Presiden Beri Prabowo Pangkat Jenderal Kehormatan, Koalisi: Merusak Nama Baik TNI
Terbaru

Presiden Beri Prabowo Pangkat Jenderal Kehormatan, Koalisi: Merusak Nama Baik TNI

Ada Keputusan Dewan Kehormatan Perwira Nomor: KEP/03/VIII/1998/DKP, telah menetapkan Prabowo Subianto bersalah dan terbukti melakukan beberapa penyimpangan dan kesalahan termasuk penculikan terhadap aktivis pro demokrasi tahun 1998.

Ady Thea DA
Bacaan 4 Menit

Tindakan itu seolah Presiden Jokowi telah memaksa institusi TNI menjilat ludah mereka sendiri demi kepentingan politik keluarga Presiden Jokowi. Presiden Joko Widodo tidak hanya mempolitisasi TNI, melainkan meruntuhkan marwah dan martabat TNI yang telah dibangun oleh banyak prajurit dengan darah dan air mata. Koalisi menilai sudah sepantasnya TNI tidak ditarik-tarik dan dilibatkan dalam ‘cawe-cawe’ politik praktis dengan melantik jenderal pelanggar HAM dengan pangkat kehormatan.

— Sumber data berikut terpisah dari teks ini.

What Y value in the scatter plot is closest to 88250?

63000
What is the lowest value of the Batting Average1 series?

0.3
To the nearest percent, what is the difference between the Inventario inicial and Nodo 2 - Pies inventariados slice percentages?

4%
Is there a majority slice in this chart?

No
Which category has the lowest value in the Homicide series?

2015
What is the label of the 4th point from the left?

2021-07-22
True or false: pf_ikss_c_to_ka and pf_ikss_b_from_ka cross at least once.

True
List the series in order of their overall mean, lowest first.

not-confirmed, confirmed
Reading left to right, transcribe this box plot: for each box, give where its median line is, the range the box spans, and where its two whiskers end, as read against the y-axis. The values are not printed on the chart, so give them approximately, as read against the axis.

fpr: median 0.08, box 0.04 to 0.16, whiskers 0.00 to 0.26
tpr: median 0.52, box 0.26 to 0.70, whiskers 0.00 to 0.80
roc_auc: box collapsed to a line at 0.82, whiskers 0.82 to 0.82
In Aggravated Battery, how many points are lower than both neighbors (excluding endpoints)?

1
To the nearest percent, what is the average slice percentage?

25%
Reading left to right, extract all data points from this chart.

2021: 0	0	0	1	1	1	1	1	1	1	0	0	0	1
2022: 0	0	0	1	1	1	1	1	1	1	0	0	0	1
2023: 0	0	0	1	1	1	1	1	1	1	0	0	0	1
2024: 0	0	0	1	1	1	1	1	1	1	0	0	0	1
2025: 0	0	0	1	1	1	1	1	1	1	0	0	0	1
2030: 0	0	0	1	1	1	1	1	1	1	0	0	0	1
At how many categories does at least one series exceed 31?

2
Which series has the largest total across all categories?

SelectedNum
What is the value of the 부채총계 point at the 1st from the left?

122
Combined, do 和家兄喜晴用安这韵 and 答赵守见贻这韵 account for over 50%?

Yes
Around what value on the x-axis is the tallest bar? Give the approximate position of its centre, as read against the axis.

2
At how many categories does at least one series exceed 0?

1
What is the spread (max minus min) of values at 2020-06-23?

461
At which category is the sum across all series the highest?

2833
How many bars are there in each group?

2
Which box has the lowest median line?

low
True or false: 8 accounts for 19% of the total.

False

Alat pertahanan keamanan negara seperti TNI dan Polri harus netral dan tidak berpihak dalam aras politik apapun. Pemberian gelar kehormatan kepada Prabowo Subianto akan semakin memperpanjang rantai impunitas. Dengan pemberian gelar tersebut, maka tindakan kejahatan yang dilakukan atau melibatkan prajurit militer akan dianggap sebagai hal ‘normal’ karena terduga pelakunya.

“Alih-alih diproses hukum tapi justru diberi gelar jenderal kehormatan,” katanya.

Tuntut lima hal

Terkait hal itu koalisi menuntut sedikitnya 5 hal. Pertama, Presiden Jokowi membatalkan pemberian pangkat kehormatan terhadap Prabowo Subianto yang diduga terlibat dalam kasus penculikan dan penghilangan  orang secara paksa tahun 1997-1998.

Kedua, Komnas HAM mengusut serius kejahatan pelanggaran HAM berat masa lalu dengan memanggil serta memeriksa Prabowo Subianto atas keterlibatannya dalam kasus penghilangan orang secara paksa tahun 1997-1998.

Ketiga, Kejaksaan Agung Republik Indonesia segera melakukan penyidikan dan penuntutan terhadap kasus pelanggaran HAM yang berat dalam hal ini kasus penghilangan orang secara paksa tahun 1997-1998.

Keempat, Presiden beserta jajarannya menjalankan rekomendasi DPR RI tahun 2009  agar membentuk pengadilan HAM ad hoc. Kemudian mencari 13 orang korban yang masih hilang, merehabilitasi dan memberikan kompensasi kepada keluarga korban yang hilang.

Serta meratifikasi konvensi Anti Penghilangan Paksa sebagai bentuk komitmen dan dukungan untuk menghentikan praktik penghilangan paksa di Indonesia. Kelima, TNI-POLRI harus menjaga netralitas dan tidak terlibat dalam aktivitas politik.